EXERCISE PASSAGE -
Within how many hands can you expect to be dealt A2 with any two random cards


and

A3 with any two random cards


Thankyou very much

Michael - The answer for A3XX, or any two particular cards, is the same as for A2XX, about one time in every 15.6 deals.


For A2XX, I assumed you meant to include duplications of aces and deuces. If so, you must include AAA2, AA22, A222, AA2X, A22X and A2XX, where X is any of the 44 cards which are neither ace nor deuce.


Following is my math, in chart form.


AAA2 4*4 = 16

AA22 6*6 = 36

A222 4*4 = 16

AA2X 6*4*44 = 1056

A22X 6*4*44 = 1056

A2XX 4*4*44*43/2 = 15136


16 + 36 + 16 + 1056 + 1056 + 15136 = 17316


17316/270725 = 0.06396


1/0.06396 = 15.6


If you wanted any combination of A2 and/or A3, you'd want to include AAA2, AA22, A222, AA2X, A22X, A2XX, AAA3, AA33, A333, AA3X, A33X, A3XX, AA23, A223, A233, and A23X, where X is any of the 40 cards which are neither ace, deuce, nor trey.


scratchwork:

4*4 + 6*6 + 4*4 + 6*4*40 + 4*6*40 + 4*4*40*39/2 +

4*4 + 6*6 + 4*4 + 6*4*40 + 4*6*40 + 4*4*40*39/2 + 6*4*4 + 4*6*4 + 4*4*6 + 4*4*4*40 = 27808


27808/270725 = 0.103


or roughly once in every ten deals you'll have some combination of A2 and/or A3.


If there is something you don't understand, ask and I'll give a brief explanation.


Never a guarantee my math is correct but someone is usually kind enough to point out my errors.


Buzz

Thankyou very much for all of your help buzz, i really thought that the information you provided was useful.


One more question: I am pretty knew to omaha hi low, i mean i play better starting hands than many of the people in my regular 4-8 games but i am not sure whether i am too tight or too loose. Do you recommend any strategies for starting hands, is it like holdem does it depend on position or is there some sort of a system?


Thankyou very much in advance

Michael - There's too much to say to put it all in one post, but here are some pointers.


(1) Game selection is the key to winning in poker. Period. Find a game where the players are weaker than you.


(2) Buy Ray Zee's excellent split poker book and closely follow the advice in it. You'll obviously need more than the book to win, but Ray's book will help. Also read whatever else you can find about Omaha-8, in books, articles, and posts.


You also need to "play good poker," as Ray puts it. This involves figuring out what cards your opponents are playing and playing accordingly.


(3a) Play very tight, at least at the start.

TASK REQUIREMENTS -
(A) According to the poker thread, how often can a player expect to be dealt A2XX or A3XX?
(B) Copy the part of the poker thread that begins with the words containing "For A2XX, I" and ends with "ace nor deuce.".
The lines further down come from another source.

DATA SEGMENT -
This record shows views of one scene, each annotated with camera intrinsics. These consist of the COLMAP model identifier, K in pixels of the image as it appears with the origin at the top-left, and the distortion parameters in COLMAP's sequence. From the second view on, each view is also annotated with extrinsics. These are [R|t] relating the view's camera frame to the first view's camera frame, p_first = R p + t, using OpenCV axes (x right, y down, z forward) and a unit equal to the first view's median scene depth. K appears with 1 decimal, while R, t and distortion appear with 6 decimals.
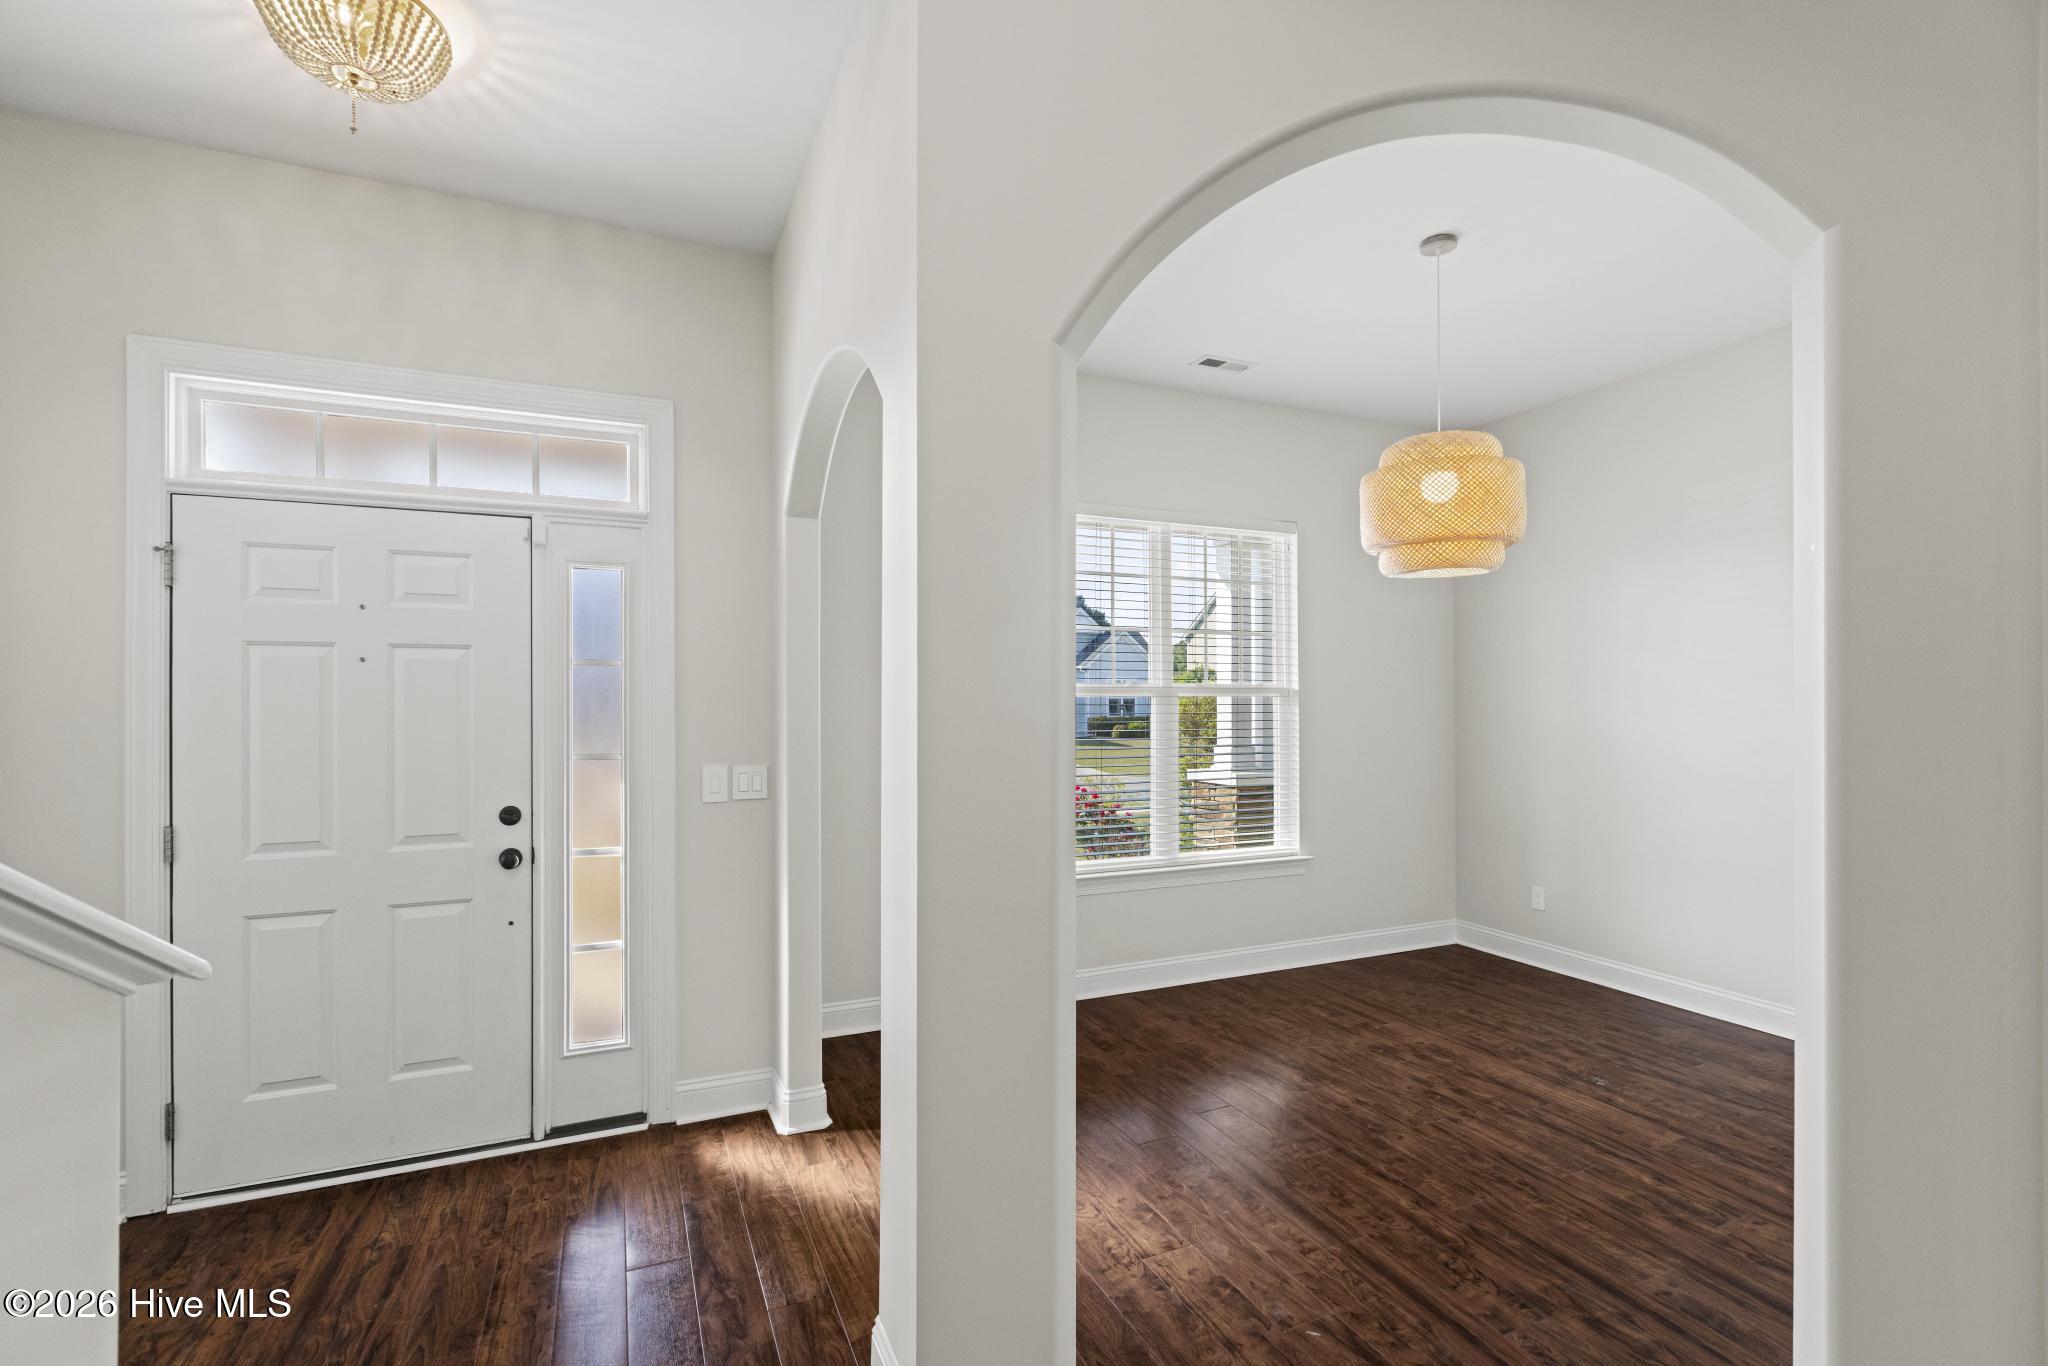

SOLUTIONS TO THE EXERCISE -
(A) About one time in every 15.6 deals.

(B)
For A2XX, I assumed you meant to include duplications of aces and deuces. If so, you must include AAA2, AA22, A222, AA2X, A22X and A2XX, where X is any of the 44 cards which are neither ace nor deuce.